Given text
As at 31 December 2019, the other employee benefit obligations related to a provision for jubilee benefits of €13 million (2018: €14 million) and long-term disability benefits of €7 million (2018: €5 million).
The additions in restructuring provision of €31 million mainly relates to the restructuring programmes within Sandd (€24 million), operations Mail Netherlands (€3 million) and Cross Border Solutions (€2 million). In consultation with the works council of Sandd a social plan was agreed for the employees of Sandd who did not accept the job offer of PostNL and as a result would become redundant.
The withdrawals of €7 million concerned severance payments under the cost saving programmes totaling €4 million related to around 60 FTEs and payments for other initiatives totaling €3 million related to around 90 FTEs.
The release of €5 million mainly related to the cost saving programmes within operations and head office departments, resulting from reduced redundancies due to increased attention on internal mobility and periodical reassessments of the expected cash costs.
The provision for claims and indemnities includes provisions for claims from third parties with respect to PostNL’s ordinary business activities, as well as indemnities and disputes related to business disposals. Within Sandd, the disputes mainly relate to discussions on the remuneration (incl. pensions) of employed and contracted people. More detailed information relating to these provisions is not provided, as such information could prejudice the company’s position with respect to these claims and indemnities.
The additions in other provisions of €9 million mainly relate to onerous contracts within Sandd (€6 million) and anticipated customs clearance costs (€3 million). Within Sandd's opening balance, a dilapidation provision of €2 million has been recorded.

Work request
Extend the passage on PostNL's provisions, beginning immediately after its final sentence. The records come from a source other than the passage on PostNL's provisions.

Information
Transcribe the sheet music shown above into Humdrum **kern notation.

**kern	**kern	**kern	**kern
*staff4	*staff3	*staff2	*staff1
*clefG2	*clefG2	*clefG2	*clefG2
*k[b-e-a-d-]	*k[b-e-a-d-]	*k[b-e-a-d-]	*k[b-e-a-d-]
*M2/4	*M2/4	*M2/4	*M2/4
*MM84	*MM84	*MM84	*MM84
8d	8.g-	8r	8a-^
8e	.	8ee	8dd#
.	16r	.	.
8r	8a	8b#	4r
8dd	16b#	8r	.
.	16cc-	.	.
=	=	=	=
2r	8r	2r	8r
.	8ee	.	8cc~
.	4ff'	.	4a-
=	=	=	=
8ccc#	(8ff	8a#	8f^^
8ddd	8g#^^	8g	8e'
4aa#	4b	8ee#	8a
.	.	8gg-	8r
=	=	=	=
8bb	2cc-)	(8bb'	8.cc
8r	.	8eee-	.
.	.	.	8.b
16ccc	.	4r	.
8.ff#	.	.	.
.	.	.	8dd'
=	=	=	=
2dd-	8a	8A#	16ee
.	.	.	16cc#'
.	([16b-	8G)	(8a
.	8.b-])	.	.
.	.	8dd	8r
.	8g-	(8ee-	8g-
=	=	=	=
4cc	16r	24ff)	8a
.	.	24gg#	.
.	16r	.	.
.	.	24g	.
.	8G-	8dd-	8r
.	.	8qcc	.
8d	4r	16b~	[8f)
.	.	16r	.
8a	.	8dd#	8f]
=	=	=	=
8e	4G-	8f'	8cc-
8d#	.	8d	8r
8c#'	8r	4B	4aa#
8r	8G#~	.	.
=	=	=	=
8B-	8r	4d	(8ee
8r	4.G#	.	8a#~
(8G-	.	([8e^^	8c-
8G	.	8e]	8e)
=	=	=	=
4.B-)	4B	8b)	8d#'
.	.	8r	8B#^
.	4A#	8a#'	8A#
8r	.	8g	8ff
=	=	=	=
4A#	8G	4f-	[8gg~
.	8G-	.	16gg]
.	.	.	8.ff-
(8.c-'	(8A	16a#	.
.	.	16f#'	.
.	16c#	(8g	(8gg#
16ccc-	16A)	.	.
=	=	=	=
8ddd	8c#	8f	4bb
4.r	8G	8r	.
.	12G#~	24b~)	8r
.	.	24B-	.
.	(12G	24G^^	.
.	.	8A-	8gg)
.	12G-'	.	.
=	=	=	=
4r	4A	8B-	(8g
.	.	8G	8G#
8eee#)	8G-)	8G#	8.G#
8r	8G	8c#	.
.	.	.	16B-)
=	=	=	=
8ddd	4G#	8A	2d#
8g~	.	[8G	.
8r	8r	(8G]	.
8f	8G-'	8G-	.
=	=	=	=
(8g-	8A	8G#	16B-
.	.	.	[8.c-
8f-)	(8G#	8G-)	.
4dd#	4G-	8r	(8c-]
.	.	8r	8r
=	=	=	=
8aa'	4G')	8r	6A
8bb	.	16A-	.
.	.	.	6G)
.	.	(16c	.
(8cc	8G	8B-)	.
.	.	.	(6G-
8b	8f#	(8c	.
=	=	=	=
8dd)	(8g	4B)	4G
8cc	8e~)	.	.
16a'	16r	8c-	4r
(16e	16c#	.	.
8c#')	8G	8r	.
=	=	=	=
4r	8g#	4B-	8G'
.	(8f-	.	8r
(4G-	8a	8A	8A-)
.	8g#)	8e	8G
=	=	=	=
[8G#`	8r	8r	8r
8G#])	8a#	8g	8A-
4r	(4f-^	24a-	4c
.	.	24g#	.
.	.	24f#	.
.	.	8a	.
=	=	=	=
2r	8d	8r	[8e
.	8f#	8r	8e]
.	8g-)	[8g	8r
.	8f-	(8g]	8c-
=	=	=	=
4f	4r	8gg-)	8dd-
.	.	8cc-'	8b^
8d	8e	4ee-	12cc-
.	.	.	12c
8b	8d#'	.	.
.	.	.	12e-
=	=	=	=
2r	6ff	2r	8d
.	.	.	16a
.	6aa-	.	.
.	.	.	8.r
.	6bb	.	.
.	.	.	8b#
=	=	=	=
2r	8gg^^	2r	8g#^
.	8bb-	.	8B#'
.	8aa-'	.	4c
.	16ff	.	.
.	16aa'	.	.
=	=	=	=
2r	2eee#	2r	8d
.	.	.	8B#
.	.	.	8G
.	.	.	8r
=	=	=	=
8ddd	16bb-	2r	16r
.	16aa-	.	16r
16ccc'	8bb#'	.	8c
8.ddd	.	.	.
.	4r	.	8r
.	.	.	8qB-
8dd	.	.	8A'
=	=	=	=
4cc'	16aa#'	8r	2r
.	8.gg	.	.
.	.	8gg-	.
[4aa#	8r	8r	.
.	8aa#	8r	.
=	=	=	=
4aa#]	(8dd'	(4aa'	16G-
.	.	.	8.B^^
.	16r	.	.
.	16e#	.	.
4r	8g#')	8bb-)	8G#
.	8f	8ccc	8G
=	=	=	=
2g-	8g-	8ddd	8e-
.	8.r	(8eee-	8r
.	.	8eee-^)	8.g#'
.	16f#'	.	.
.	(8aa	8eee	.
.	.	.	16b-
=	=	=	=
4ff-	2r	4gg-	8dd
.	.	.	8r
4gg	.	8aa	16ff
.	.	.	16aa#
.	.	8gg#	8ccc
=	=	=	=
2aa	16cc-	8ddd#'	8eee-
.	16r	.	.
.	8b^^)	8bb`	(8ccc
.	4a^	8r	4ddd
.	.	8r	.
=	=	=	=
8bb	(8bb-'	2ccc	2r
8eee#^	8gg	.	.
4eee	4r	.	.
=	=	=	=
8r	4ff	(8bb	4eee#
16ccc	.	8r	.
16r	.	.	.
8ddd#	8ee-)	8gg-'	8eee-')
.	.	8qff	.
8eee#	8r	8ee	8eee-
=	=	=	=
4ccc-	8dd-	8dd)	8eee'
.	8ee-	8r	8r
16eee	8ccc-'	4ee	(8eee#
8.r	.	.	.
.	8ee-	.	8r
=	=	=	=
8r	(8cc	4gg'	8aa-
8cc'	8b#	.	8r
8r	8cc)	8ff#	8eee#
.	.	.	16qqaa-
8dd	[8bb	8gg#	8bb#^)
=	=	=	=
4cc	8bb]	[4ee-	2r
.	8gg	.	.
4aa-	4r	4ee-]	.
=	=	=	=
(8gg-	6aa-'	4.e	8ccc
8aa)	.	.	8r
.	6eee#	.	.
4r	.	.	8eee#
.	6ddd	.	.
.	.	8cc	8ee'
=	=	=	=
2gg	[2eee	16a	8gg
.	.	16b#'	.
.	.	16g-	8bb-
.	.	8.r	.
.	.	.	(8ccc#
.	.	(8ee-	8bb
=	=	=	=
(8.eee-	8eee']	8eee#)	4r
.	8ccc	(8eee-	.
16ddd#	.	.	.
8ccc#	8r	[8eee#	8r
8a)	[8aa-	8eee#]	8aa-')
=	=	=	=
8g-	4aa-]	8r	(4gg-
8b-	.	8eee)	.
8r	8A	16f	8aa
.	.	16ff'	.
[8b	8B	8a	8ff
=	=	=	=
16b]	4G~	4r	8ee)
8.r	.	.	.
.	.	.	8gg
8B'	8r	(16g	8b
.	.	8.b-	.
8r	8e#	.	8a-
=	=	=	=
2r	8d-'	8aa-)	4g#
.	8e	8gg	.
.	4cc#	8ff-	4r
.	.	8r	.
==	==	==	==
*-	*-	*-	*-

Expected answer
An associate is an entity over which PostNL has significant influence. Significant influence is the power to participate in the financial and operating policy decisions of the investee but is not control or joint control over those policies.
A joint arrangement is an arrangement of which two or more parties have joint control. There are two types of joint arrangements: joint operations and joint ventures. PostNL only participates in entities that can be considered as a joint venture.
PostNL’s share in the results of joint ventures and associates is included in the consolidated income statement using the equity method. The carrying value of PostNL’s share in joint ventures and associates includes goodwill on acquisition and includes changes to reflect PostNL’s share in net earnings of the respective companies, reduced by dividends received. When PostNL’s share of accumulated losses in a joint venture or associate exceeds its interest in the company, the book value of the investment is reduced to zero and PostNL does not recognise further losses unless PostNL is bound by guarantees or other undertakings in relation to the joint venture or associate.
For the accounting policy concerning impairments, reference is made to note 5.4.
The following table presents the changes in the carrying value of the investments in joint ventures and associates.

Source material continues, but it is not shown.